Last season, Drew Tate continually told reporters that he didn't believe he would be drafted by the NFL when asked about his future.
The Iowa quarterback still feels that way, but he remains confident that he can find a home at football's highest level.
"I've talked to my agent and a lot of teams are talking to him about me," said Tate, a three-year starter with the Hawkeyes. "If I don't get drafted, I think there's a good chance I can get in a camp as a free agent."
Tate visited with former Iowa center Brian Ferentz last weekend as many of the past Hawkeyes were in town for the school's spring game.
"Brian spent last season on Atlanta's practice squad and now he's a second-team guard," Tate said. "That sounds pretty good to me. If I can get on a practice squad, they pay pretty well and I can show what I can do."
Tate proved he could play at the high major Division I level when he finished his Iowa career second to Chuck Long on most of the school's important all-time passing categories. That followed a distinguished prep career in Texas when he finished as the state's all-time leader in passing yards.
Still, the NFL is guided by measurements in a lot of instances. Tate's 6-foot frame is under the line where they allow most prospects on the ride.
"That's the way it's been my whole life, and that's the feedback that I'm getting now," Tate said. "(The scouts) at the pro day were happy with my arm strength, my running and my ability to throw the deep ball. I just need to find someone willing to take a chance on my height."
Tate was pleased with his performance at Iowa's pro day and at the East-West Shrine game, where he reportedly practiced well.
"But things are still very much up in the air," Tate said. "I still haven't been flown into anywhere for any workouts and nobody's come in here to work me out."
Tate's agent has been contacted by New Orleans, Chicago, Carolina , Baltimore and Indianapolis. Some of those teams have already signed quarterbacks since making contact.
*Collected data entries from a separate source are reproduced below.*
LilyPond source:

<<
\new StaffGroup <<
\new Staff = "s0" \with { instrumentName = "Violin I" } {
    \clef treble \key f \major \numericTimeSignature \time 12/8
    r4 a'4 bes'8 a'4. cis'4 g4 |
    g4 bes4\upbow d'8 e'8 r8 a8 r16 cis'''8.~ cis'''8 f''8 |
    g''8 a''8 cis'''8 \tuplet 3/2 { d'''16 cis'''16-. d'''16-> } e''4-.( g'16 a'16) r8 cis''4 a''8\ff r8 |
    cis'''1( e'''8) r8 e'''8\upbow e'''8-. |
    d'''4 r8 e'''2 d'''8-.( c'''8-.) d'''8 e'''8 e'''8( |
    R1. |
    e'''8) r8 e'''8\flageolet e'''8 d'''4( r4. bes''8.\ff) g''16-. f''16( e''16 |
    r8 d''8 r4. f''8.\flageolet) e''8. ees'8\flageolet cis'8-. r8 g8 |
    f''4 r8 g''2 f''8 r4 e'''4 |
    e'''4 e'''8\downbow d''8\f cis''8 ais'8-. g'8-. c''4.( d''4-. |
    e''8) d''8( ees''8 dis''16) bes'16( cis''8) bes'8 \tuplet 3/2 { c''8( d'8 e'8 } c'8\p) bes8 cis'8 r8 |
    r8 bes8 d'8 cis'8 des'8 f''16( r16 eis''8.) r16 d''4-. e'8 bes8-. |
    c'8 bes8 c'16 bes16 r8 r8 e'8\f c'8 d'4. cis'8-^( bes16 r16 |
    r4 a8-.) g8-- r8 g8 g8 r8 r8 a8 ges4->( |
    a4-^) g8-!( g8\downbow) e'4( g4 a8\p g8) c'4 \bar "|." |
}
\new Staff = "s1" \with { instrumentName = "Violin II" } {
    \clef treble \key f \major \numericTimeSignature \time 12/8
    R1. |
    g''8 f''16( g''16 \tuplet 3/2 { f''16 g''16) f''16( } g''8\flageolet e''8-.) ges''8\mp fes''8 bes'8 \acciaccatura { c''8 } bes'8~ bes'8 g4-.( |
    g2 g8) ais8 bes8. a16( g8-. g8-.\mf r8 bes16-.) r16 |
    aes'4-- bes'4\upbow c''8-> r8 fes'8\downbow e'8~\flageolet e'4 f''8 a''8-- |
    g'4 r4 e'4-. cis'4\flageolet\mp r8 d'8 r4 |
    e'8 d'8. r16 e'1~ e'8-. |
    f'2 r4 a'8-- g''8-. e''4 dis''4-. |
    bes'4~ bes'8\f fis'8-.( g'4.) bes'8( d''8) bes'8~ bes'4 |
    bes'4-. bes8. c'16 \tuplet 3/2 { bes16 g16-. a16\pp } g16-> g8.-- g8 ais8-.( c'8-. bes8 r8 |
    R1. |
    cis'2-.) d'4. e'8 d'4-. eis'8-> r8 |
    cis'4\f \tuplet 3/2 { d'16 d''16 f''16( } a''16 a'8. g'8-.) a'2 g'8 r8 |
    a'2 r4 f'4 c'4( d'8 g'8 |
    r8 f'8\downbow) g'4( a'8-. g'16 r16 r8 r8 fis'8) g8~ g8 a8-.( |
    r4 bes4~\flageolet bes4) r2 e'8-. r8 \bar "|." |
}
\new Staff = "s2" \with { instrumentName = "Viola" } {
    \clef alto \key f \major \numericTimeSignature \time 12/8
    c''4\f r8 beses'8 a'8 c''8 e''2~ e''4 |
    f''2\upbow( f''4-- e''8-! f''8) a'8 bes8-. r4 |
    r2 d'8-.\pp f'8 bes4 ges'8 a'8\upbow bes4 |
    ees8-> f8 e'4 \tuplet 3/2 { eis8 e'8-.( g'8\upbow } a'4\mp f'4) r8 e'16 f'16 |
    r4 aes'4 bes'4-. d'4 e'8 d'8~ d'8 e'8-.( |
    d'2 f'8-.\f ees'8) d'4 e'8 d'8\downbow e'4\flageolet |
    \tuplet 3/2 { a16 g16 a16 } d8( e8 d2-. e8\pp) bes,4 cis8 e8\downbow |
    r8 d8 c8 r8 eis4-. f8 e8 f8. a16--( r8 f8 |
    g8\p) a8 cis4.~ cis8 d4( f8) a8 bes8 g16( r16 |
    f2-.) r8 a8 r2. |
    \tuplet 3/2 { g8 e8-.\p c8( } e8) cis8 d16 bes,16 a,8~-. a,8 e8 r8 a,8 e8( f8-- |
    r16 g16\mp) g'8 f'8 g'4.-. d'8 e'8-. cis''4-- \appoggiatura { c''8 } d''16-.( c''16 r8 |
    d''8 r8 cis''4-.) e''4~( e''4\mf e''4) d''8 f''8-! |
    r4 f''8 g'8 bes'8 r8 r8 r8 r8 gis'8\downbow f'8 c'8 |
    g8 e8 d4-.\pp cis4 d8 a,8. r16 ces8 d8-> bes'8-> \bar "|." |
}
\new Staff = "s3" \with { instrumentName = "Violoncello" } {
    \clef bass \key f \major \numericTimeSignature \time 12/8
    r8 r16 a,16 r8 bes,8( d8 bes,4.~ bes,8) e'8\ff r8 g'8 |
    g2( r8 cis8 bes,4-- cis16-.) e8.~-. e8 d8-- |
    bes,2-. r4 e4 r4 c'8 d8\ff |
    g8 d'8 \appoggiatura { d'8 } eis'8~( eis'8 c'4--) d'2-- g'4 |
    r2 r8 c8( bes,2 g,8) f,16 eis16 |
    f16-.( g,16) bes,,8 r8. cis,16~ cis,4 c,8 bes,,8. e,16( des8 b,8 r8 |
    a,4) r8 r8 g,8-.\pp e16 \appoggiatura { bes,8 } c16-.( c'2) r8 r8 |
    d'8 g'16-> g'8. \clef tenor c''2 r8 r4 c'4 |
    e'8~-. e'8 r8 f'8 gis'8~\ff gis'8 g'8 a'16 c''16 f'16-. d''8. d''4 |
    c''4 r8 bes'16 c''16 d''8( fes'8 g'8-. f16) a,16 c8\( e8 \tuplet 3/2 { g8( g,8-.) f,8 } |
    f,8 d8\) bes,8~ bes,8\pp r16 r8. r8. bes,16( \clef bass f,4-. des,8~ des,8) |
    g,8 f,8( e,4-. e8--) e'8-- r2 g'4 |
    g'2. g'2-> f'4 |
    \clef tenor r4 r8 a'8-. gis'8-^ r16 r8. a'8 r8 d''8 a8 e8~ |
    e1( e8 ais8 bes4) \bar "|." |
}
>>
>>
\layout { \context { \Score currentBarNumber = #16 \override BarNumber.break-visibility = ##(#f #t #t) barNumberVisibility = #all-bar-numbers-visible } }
"Things change so often that it's hard to tell who's interested," Tate said. "I've been told by my agent that the pro guys don't like to talk about anything. I think New Orleans still my be a possibility, but it's hard to say."
Tate also is looking at Canada if things don't work out in the NFL.
"My agent has talked with British Columbia," Tate said. "They seemed very interested."
There's a theory that exists around draft time that it might be better to be a free agent and get to pick your spot as opposed to being selected late.
"I can see advantages to both," Tate said. "If you get drafted, whether it's in the first (round) or seventh, that means a team wants you. On the other hand, as a free agent, you get to pick your spot and go to a place that has two quarterbacks instead of four or five."
Tate said he's confident he can play in any system.
In 2004, Iowa employed a "quick game" as a result of running back injuries. The last two seasons, Tate has engineered a more balanced attack.
"I like the quick game, but I understand that we needed balance to try to win," he said.
At times during the last three years, critics have pointed to Tate's on-field demeanor as a possible dividing force on the team. He sometimes would bark at teammates and offensive coordinator Ken O'Keefe when things broke down.
"I had one (NFL) team ask me about my relationship with Coach O'Keefe," Tate said. "I told them that it's the fiery competitor in both of us. It might look bad, but we have the team's best interest in mind. It doesn't matter if you're 4-10 or 6-10, you need heart to make it and if you really want it you do what it takes."
Tate really has enjoyed the last few months on the Iowa campus with his Hawkeye football career behind him.
"I've got a lot more free time, and I'm really enjoying being a regular college student," Tate said.
Tate will have two more classes remaining for graduation after this semester ends and he plans on finishing them up at some point.
Arrangements have been made for draft weekend, when Tate will head back to Texas. He will play golf on Saturday and indulge in a crawfish boil with friends and family on Sunday.
"I'm really looking forward to it," he said. "We'll probably boil about 500 pounds of crawfish with corn and potatoes. We'll see what happens with the draft.
"It's pretty important. School is getting done and I need to find something to pay the bills."